It may have lasted half an hour when one of our party said, “That’s Bob’s old driver, the big Zulu. There’ll be a row to-night; he’s with a foreigner chap from Natal now. New chums are always roughest on the niggers.”

In a flash I remembered Bob Saunderson’s story of the boy who had caught the lion alive, and Bob’s own words, “a real fine nigger, but a terror to drink, and always in trouble. He fairly wore me right out.”

A few minutes later there was a short scuffle, and the boy’s voice could be heard protesting in the same deep low tone: they were tying him up to the waggon-wheel for a flogging. Others were helping the white man, but the boy was not resisting.

At the second thin whistling stroke some one said, “That’s a sjambok he’s using, not a nek-strop!” Sjambok, that will cut a bullock’s hide! At about the eighth there was a wrench that made the waggon rattle, and the deep voice was raised in protest, “Ow, Inkos!”
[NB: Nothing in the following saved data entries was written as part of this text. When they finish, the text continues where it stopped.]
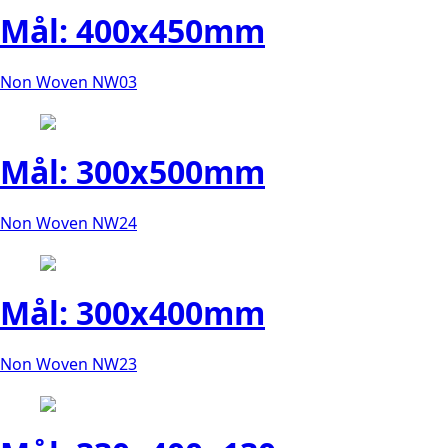
Mål: 400x450mm
Non Woven NW03
Mål: 300x500mm
Non Woven NW24
Mål: 300x400mm
Non Woven NW23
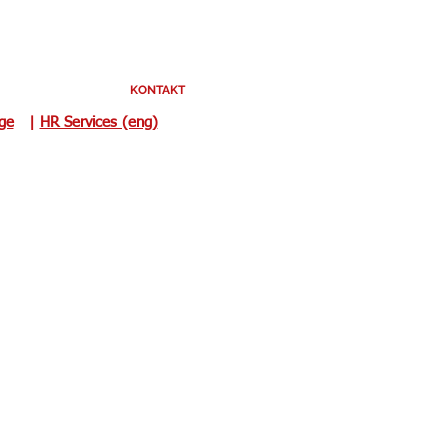
KONTAKT
uge
|
HR Services (eng)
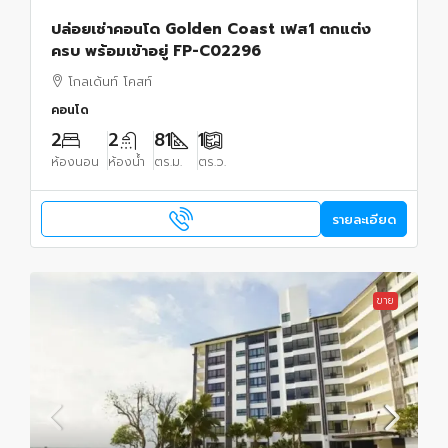
ปล่อยเช่าคอนโด Golden Coast เฟส1 ตกแต่ง
ครบ พร้อมเข้าอยู่ FP-C02296
โกลเด้นท์ โคสท์
คอนโด
2
2
81
1
ห้องนอน
ห้องน้ำ
ตร.ม.
ตร.ว.
รายละเอียด
ขาย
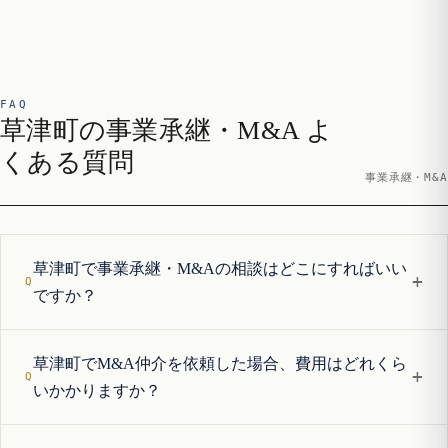
FAQ
草津町の事業承継・M&A よ
くある質問
事業承継・M&A
草津町で事業承継・M&Aの相談はどこにすればいい
+
ですか？
草津町でM&A仲介を依頼した場合、費用はどれくら
+
いかかりますか？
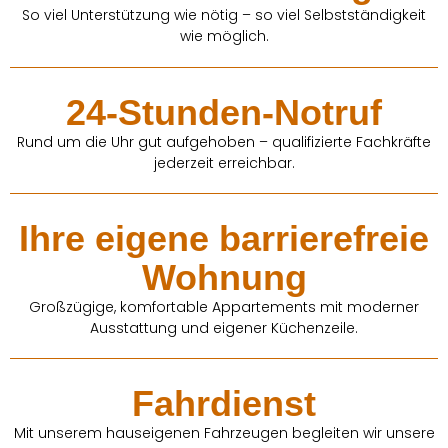
So viel Unterstützung wie nötig – so viel Selbstständigkeit
wie möglich.
24-Stunden-Notruf
Rund um die Uhr gut aufgehoben – qualifizierte Fachkräfte
jederzeit erreichbar.
Ihre eigene barrierefreie
Wohnung
Großzügige, komfortable Appartements mit moderner
Ausstattung und eigener Küchenzeile.
Fahrdienst
Mit unserem hauseigenen Fahrzeugen begleiten wir unsere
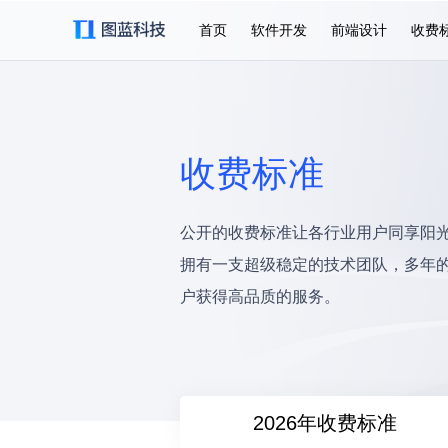
首页
软件开发
前端设计
收费
收费标准
公开的收费标准让各行业用户同享阳
拥有一支超级稳定的技术团队，多年
户获得高品质的服务。
2026年收费标准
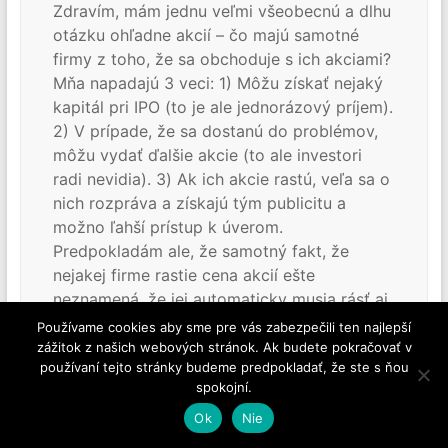
Zdravím, mám jednu veľmi všeobecnú a dlhu
otázku ohľadne akcií – čo majú samotné
firmy z toho, že sa obchoduje s ich akciami?
Mňa napadajú 3 veci: 1) Môžu získať nejaký
kapitál pri IPO (to je ale jednorázový príjem).
2) V prípade, že sa dostanú do problémov,
môžu vydať ďalšie akcie (to ale investori
radi nevidia). 3) Ak ich akcie rastú, veľa sa o
nich rozpráva a získajú tým publicitu a
možno ľahší prístup k úverom.
Predpokladám ale, že samotný fakt, že
nejakej firme rastie cena akcií ešte
neznamená, že jej automaticky musia rásť aj
príjmy, alebo sa mýlim?
Používame cookies aby sme pre vás zabezpečili ten najlepší
zážitok z našich webových stránok. Ak budete pokračovať v
Odpovedať
používaní tejto stránky budeme predpokladať, že ste s ňou
spokojní.
Dávid
Ok
Nie
16/01/2022 o 19:39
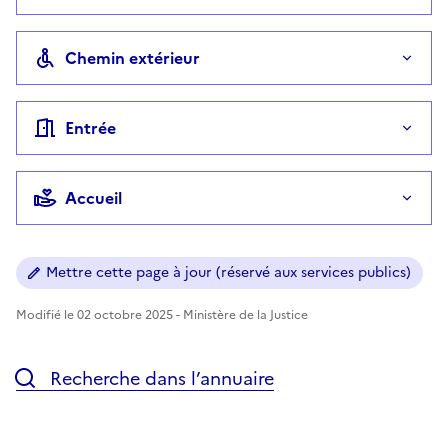
Chemin extérieur
Entrée
Accueil
Mettre cette page à jour (réservé aux services publics)
Modifié le 02 octobre 2025 - Ministère de la Justice
Recherche dans l’annuaire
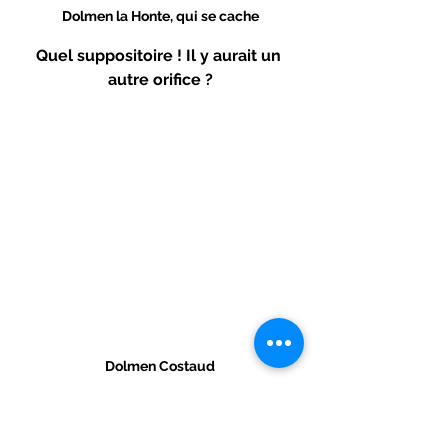
Dolmen la Honte, qui se cache
Quel suppositoire ! Il y aurait un 
autre orifice ?
Dolmen Costaud
Bouchon à portée de Bouche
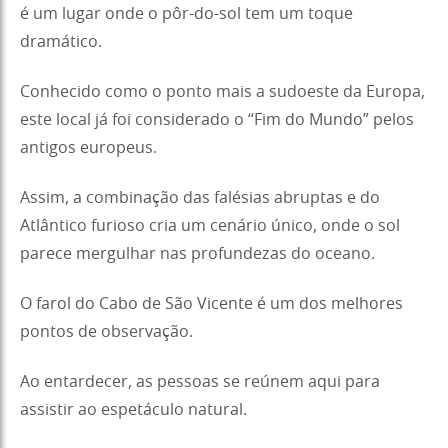
é um lugar onde o pôr-do-sol tem um toque
dramático.
Conhecido como o ponto mais a sudoeste da Europa,
este local já foi considerado o “Fim do Mundo” pelos
antigos europeus.
Assim, a combinação das falésias abruptas e do
Atlântico furioso cria um cenário único, onde o sol
parece mergulhar nas profundezas do oceano.
O farol do Cabo de São Vicente é um dos melhores
pontos de observação.
Ao entardecer, as pessoas se reúnem aqui para
assistir ao espetáculo natural.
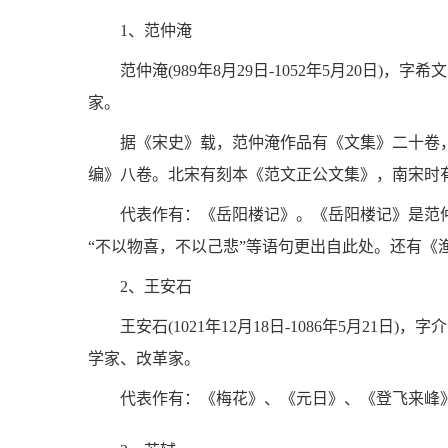
1、范仲淹
范仲淹(989年8月29日-1052年5月20日
家。
据《宋史》载，范仲淹作品有《文集》二十卷
编》八卷。北宋有刻本《范文正公文集》，南宋时
代表作有：《岳阳楼记》。《岳阳楼记》是范
“不以物喜，不以己悲”等语句更出自此处。还有《
2、王安石
王安石(1021年12月18日-1086年5月2
学家、改革家。
代表作有：《梅花》、《元日》、《登飞来峰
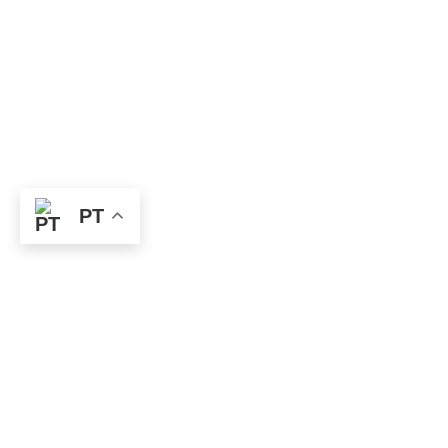
PT
Categoria:
Troféu
Modalidade:
Futebol
Dimensões:
60×30,3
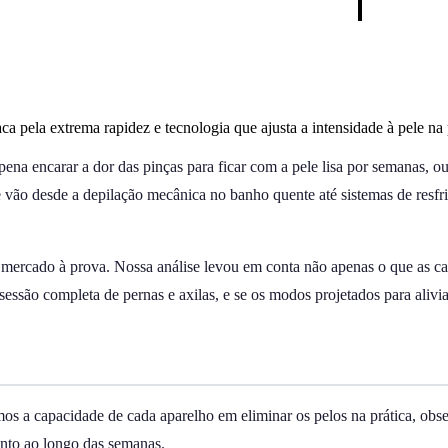
a pela extrema rapidez e tecnologia que ajusta a intensidade à pele na 
ena encarar a dor das pinças para ficar com a pele lisa por semanas, ou
e vão desde a depilação mecânica no banho quente até sistemas de resf
o mercado à prova. Nossa análise levou em conta não apenas o que as c
sessão completa de pernas e axilas, e se os modos projetados para aliv
os a capacidade de cada aparelho em eliminar os pelos na prática, obse
ento ao longo das semanas.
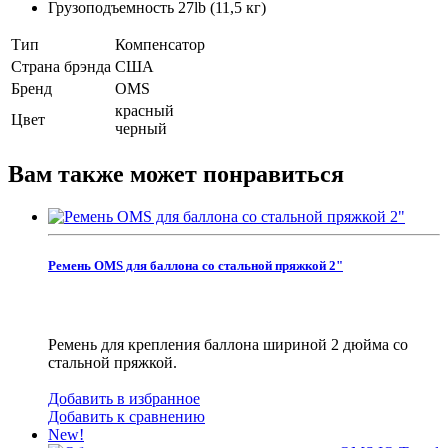
Грузоподъемность 27lb (11,5 кг)
Тип
Компенсатор
Страна брэнда
США
Бренд
OMS
красный
Цвет
черный
Вам также может понравиться
Ремень OMS для баллона со стальной пряжкой 2"
Ремень для крепления баллона шириной 2 дюйма со
стальной пряжкой.
Добавить в избранное
Добавить к сравнению
New!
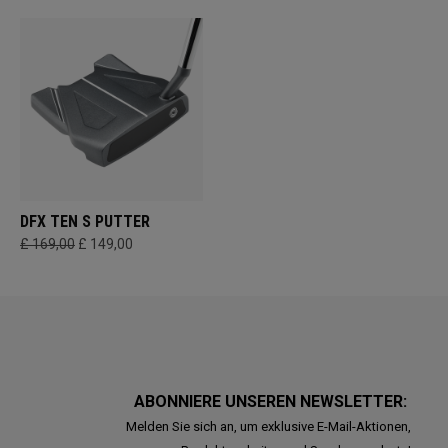
DFX TEN S PUTTER
£ 169,00
£ 149,00
ABONNIERE UNSEREN NEWSLETTER:
Melden Sie sich an, um exklusive E-Mail-Aktionen,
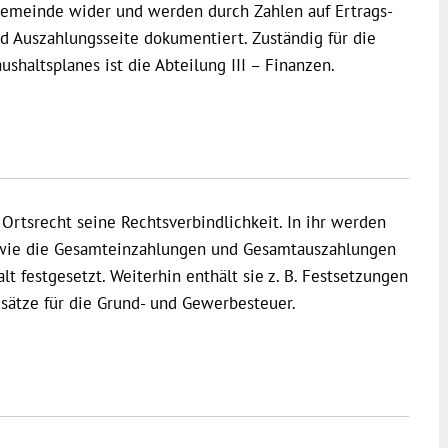
 Gemeinde wider und werden durch Zahlen auf Ertrags-
d Auszahlungsseite dokumentiert. Zuständig für die
haltsplanes ist die Abteilung III – Finanzen.
Ortsrecht seine Rechtsverbindlichkeit. In ihr werden
wie die Gesamteinzahlungen und Gesamtauszahlungen
t festgesetzt. Weiterhin enthält sie z. B. Festsetzungen
sätze für die Grund- und Gewerbesteuer.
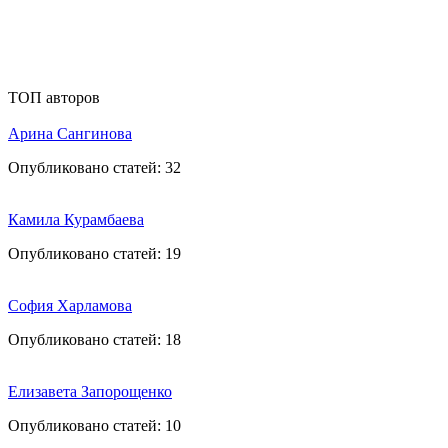
ТОП авторов
Арина Сангинова
Опубликовано статей:
32
Камила Курамбаева
Опубликовано статей:
19
София Харламова
Опубликовано статей:
18
Елизавета Запорощенко
Опубликовано статей:
10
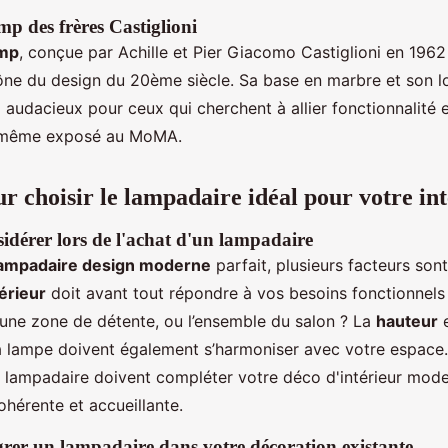
p des frères Castiglioni
amp
, conçue par Achille et Pier Giacomo Castiglioni en 1962
cône du design du 20ème siècle. Sa base en marbre et son l
 audacieux pour ceux qui cherchent à allier fonctionnalité 
 même exposé au MoMA.
ur choisir le lampadaire idéal pour votre in
sidérer lors de l'achat d'un lampadaire
ampadaire design moderne
parfait, plusieurs facteurs sont
térieur
doit avant tout répondre à vos besoins fonctionnels 
, une zone de détente, ou l’ensemble du salon ? La
hauteur
e
a lampe doivent également s’harmoniser avec votre espace
lampadaire doivent compléter votre déco d'intérieur mode
hérente et accueillante.
er un lampadaire dans votre décoration existante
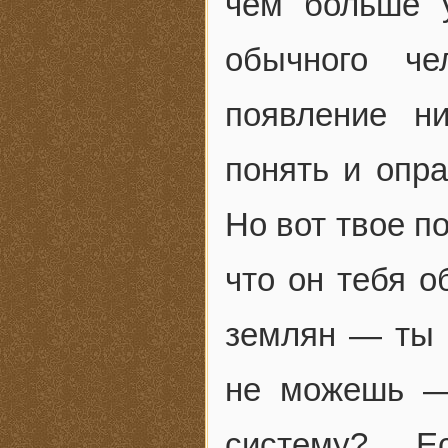
чем больше 
обычного че
появление н
понять и опр
Но вот твое п
что он тебя о
землян — ты 
не можешь —
систему? Ес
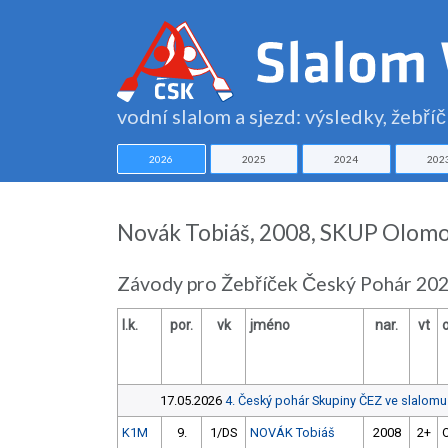
vodní slalom a sjezd: výsledky, žebří
2026
2025
2024
202
Novák Tobiáš, 2008, SKUP Olomouc,
Závody pro Žebříček Český Pohár 202
l.k.
por.
vk
jméno
nar.
vt
o
17.05.2026
4. Český pohár Skupiny ČEZ ve slalomu
K1M
9.
1/DS
NOVÁK Tobiáš
2008
2+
It made me choke: it was the first I knew of such things, and the horror of it was unbearable; but the man who had spoken before—a good man too, straight and strong, and trusted by black and white—said, “Sonny, you must not interfere between a man and his boys here; it’s hard sometimes, but we’d not live a day if they didn’t know who was baas.”

I think we counted eighteen; and then everything seemed going to burst.


The white man looked about at the faces close to him—and stopped. He began slowly to untie the outstretched arms, and blustered out some threats. But no one said a word!

The noises died down as the night wore on, until the stillness was broken only by the desultory barking of a kaffir dog or the crowing of some awakened rooster who had mistaken the bright moonlight for the dawn and thought that all the world had overslept itself. But for me there was one other sound for which I listened into the cool of morning with the quivering sensitiveness of a bruised nerve. Sometimes it was a long catchy sigh, and sometimes it broke into a groan just audible, like the faintest rumble of most distant surf. Twice in the long night there came the same request to one of the boys near him, uttered in a deep clear unshaken voice and in a tone that was civil but firm, and strangely moving from its quiet indifference.

“Landela manzi, Umganaam!” (“Bring water, friend!”) was all he said; and each time the request was so quickly answered that I had the guilty feeling of being one in a great conspiracy of silence. The hush was unreal; the stillness alive with racing thoughts; the darkness full of watching eyes.